Task description:
From the entries that follow, extract each line holding the string "keep".

::: Records provided :::

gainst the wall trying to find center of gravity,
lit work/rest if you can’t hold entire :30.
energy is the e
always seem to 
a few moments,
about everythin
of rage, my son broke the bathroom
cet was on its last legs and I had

:::
::: Records provided :::

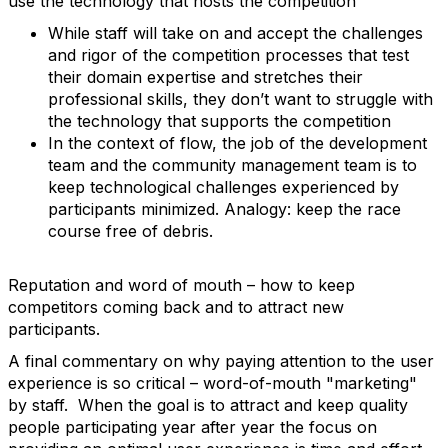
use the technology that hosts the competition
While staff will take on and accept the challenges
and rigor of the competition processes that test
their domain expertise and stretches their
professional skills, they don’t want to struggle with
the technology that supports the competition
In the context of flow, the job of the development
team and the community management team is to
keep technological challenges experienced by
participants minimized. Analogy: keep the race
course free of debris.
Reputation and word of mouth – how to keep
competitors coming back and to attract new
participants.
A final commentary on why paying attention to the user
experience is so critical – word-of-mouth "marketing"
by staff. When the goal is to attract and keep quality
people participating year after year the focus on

:::

Solution:
keep technological challenges experienced by
participants minimized. Analogy: keep the race
Reputation and word of mouth – how to keep
by staff. When the goal is to attract and keep quality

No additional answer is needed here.